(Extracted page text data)
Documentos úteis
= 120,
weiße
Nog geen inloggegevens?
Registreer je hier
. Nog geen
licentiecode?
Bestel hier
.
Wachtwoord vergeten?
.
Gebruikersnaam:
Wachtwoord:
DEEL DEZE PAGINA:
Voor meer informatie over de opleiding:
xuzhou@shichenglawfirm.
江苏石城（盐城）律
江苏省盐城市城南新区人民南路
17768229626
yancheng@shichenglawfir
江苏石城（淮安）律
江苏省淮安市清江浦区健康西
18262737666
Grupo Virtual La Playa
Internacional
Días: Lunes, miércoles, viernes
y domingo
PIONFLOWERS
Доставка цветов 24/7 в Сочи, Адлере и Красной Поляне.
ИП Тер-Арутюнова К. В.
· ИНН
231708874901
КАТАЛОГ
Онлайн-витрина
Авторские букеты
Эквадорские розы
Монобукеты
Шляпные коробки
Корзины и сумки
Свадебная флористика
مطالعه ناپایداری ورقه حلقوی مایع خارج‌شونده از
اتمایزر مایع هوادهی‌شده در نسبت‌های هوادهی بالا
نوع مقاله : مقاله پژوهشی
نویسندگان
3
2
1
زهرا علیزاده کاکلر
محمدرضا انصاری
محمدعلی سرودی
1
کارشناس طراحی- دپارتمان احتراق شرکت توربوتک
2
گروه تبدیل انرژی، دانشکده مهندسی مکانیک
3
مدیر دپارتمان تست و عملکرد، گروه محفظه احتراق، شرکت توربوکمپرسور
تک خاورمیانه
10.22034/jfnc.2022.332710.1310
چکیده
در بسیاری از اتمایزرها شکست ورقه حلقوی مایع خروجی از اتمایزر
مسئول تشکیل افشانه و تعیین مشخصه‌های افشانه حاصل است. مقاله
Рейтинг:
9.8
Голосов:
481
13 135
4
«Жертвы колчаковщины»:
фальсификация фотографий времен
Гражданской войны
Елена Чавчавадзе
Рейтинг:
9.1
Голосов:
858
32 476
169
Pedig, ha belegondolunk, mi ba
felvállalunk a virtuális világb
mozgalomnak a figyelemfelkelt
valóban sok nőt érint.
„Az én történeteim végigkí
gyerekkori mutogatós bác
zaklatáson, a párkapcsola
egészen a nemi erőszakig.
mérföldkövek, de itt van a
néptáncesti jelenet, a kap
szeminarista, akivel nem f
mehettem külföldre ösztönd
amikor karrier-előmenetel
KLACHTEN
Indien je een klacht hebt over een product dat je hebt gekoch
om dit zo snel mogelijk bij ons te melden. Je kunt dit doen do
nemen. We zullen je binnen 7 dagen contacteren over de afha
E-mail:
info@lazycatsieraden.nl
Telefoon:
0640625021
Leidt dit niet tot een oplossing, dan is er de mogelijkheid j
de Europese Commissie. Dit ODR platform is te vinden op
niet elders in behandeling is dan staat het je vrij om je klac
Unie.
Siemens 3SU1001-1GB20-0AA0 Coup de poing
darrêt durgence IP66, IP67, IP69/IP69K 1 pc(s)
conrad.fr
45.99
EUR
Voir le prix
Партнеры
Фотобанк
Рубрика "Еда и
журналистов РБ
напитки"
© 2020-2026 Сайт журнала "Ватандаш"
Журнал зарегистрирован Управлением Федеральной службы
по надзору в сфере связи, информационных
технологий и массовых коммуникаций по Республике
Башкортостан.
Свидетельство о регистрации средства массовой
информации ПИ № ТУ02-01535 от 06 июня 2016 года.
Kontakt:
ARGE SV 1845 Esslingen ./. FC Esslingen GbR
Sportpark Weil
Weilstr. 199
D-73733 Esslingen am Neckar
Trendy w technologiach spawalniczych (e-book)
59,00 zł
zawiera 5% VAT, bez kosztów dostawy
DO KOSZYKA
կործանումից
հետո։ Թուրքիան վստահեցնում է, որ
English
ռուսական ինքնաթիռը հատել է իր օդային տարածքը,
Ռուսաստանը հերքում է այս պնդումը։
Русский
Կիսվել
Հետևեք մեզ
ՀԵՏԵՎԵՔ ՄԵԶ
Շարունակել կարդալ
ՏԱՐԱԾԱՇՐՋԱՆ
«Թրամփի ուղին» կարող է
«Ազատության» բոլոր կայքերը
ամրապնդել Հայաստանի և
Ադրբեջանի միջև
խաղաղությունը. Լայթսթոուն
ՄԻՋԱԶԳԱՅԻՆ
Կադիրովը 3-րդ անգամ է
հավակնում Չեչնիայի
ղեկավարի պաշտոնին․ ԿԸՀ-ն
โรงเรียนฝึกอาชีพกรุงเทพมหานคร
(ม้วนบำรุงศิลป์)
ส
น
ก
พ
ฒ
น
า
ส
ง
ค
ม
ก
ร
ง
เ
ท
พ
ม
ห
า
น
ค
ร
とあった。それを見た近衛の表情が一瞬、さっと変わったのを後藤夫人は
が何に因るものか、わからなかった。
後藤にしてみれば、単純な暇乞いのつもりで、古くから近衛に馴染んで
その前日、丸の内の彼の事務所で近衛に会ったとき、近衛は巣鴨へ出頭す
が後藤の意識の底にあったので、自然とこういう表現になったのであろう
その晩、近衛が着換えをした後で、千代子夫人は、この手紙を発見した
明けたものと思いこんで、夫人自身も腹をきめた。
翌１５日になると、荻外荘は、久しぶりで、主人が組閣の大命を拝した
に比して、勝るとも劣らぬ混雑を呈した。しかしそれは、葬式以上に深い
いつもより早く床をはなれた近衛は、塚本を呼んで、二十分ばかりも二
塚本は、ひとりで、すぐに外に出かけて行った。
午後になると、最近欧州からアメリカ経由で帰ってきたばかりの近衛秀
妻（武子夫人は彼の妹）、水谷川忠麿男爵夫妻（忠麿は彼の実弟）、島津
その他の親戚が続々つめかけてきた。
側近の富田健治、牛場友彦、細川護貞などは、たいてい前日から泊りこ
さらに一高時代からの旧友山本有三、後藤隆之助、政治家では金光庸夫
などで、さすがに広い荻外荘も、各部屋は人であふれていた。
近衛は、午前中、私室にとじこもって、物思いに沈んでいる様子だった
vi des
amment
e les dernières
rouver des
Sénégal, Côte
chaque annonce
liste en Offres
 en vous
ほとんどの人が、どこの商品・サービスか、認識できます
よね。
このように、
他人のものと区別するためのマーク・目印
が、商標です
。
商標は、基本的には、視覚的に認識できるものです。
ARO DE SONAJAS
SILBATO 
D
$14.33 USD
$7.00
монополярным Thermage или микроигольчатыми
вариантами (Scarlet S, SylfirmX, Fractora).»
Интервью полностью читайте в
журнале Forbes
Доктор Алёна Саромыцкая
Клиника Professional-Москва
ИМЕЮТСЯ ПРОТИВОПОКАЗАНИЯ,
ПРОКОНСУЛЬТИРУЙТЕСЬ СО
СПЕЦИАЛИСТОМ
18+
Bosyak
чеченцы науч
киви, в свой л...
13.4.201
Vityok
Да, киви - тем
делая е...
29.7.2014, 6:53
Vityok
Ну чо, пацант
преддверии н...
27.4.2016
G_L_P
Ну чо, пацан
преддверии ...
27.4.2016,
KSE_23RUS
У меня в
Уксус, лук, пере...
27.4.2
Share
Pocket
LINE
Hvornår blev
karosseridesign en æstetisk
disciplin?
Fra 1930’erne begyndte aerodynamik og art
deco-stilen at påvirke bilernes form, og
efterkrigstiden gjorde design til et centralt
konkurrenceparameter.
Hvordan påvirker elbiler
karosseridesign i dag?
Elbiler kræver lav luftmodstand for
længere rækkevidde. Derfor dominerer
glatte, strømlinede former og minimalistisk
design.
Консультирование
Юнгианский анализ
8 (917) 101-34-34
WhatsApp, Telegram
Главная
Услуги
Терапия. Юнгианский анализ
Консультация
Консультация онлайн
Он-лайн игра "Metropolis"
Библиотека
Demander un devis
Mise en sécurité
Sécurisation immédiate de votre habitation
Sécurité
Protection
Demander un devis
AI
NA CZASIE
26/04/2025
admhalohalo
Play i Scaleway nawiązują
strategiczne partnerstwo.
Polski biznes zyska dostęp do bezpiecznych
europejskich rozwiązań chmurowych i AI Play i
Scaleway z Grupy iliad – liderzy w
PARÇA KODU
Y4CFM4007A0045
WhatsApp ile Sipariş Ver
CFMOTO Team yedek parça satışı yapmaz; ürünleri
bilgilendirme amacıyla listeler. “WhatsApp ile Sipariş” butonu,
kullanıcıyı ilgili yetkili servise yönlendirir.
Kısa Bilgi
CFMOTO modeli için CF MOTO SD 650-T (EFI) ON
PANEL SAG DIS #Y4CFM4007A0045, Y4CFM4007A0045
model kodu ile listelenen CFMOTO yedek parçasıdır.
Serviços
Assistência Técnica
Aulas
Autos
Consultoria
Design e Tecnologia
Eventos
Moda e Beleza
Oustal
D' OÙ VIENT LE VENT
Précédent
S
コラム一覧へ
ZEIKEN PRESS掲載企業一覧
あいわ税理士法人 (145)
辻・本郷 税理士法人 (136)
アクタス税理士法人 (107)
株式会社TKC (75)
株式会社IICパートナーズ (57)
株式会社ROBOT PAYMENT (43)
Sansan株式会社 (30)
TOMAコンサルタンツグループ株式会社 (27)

● **EXERCISE GOAL**
Wherever the string "Юнгианский" appears in the records, copy the whole line.

● **WRITTEN SOLUTION**
Юнгианский анализ
Терапия. Юнгианский анализ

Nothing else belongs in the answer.